• **What you have to do**:
Set out every line of the material below as a numbered list, leaving out any blank lines.
+---+
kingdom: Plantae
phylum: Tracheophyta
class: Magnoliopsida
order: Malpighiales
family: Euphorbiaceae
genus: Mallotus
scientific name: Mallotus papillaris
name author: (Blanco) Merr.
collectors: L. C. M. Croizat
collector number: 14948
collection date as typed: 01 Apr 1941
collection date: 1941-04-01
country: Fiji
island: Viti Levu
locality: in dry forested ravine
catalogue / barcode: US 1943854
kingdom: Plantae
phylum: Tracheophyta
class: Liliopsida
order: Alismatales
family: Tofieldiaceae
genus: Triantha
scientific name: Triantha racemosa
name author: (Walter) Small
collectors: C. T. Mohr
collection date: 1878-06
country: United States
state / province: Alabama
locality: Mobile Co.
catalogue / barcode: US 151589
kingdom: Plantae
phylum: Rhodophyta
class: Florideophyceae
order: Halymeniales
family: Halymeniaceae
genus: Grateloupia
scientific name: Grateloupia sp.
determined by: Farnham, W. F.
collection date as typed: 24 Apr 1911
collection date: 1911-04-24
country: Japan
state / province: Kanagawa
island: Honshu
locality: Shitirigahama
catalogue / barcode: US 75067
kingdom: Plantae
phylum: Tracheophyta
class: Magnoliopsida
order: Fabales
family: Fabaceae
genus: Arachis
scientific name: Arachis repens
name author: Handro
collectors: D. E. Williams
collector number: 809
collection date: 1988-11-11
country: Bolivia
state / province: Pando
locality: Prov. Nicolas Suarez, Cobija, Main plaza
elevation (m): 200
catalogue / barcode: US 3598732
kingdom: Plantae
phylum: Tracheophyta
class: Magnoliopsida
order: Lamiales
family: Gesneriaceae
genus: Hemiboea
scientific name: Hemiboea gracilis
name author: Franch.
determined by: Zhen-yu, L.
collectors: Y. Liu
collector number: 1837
+---+
• **Answer for this exercise**:
1. kingdom: Plantae
2. phylum: Tracheophyta
3. class: Magnoliopsida
4. order: Malpighiales
5. family: Euphorbiaceae
6. genus: Mallotus
7. scientific name: Mallotus papillaris
8. name author: (Blanco) Merr.
9. collectors: L. C. M. Croizat
10. collector number: 14948
11. collection date as typed: 01 Apr 1941
12. collection date: 1941-04-01
13. country: Fiji
14. island: Viti Levu
15. locality: in dry forested ravine
16. catalogue / barcode: US 1943854
17. kingdom: Plantae
18. phylum: Tracheophyta
19. class: Liliopsida
20. order: Alismatales
21. family: Tofieldiaceae
22. genus: Triantha
23. scientific name: Triantha racemosa
24. name author: (Walter) Small
25. collectors: C. T. Mohr
26. collection date: 1878-06
27. country: United States
28. state / province: Alabama
29. locality: Mobile Co.
30. catalogue / barcode: US 151589
31. kingdom: Plantae
32. phylum: Rhodophyta
33. class: Florideophyceae
34. order: Halymeniales
35. family: Halymeniaceae
36. genus: Grateloupia
37. scientific name: Grateloupia sp.
38. determined by: Farnham, W. F.
39. collection date as typed: 24 Apr 1911
40. collection date: 1911-04-24
41. country: Japan
42. state / province: Kanagawa
43. island: Honshu
44. locality: Shitirigahama
45. catalogue / barcode: US 75067
46. kingdom: Plantae
47. phylum: Tracheophyta
48. class: Magnoliopsida
49. order: Fabales
50. family: Fabaceae
51. genus: Arachis
52. scientific name: Arachis repens
53. name author: Handro
54. collectors: D. E. Williams
55. collector number: 809
56. collection date: 1988-11-11
57. country: Bolivia
58. state / province: Pando
59. locality: Prov. Nicolas Suarez, Cobija, Main plaza
60. elevation (m): 200
61. catalogue / barcode: US 3598732
62. kingdom: Plantae
63. phylum: Tracheophyta
64. class: Magnoliopsida
65. order: Lamiales
66. family: Gesneriaceae
67. genus: Hemiboea
68. scientific name: Hemiboea gracilis
69. name author: Franch.
70. determined by: Zhen-yu, L.
71. collectors: Y. Liu
72. collector number: 1837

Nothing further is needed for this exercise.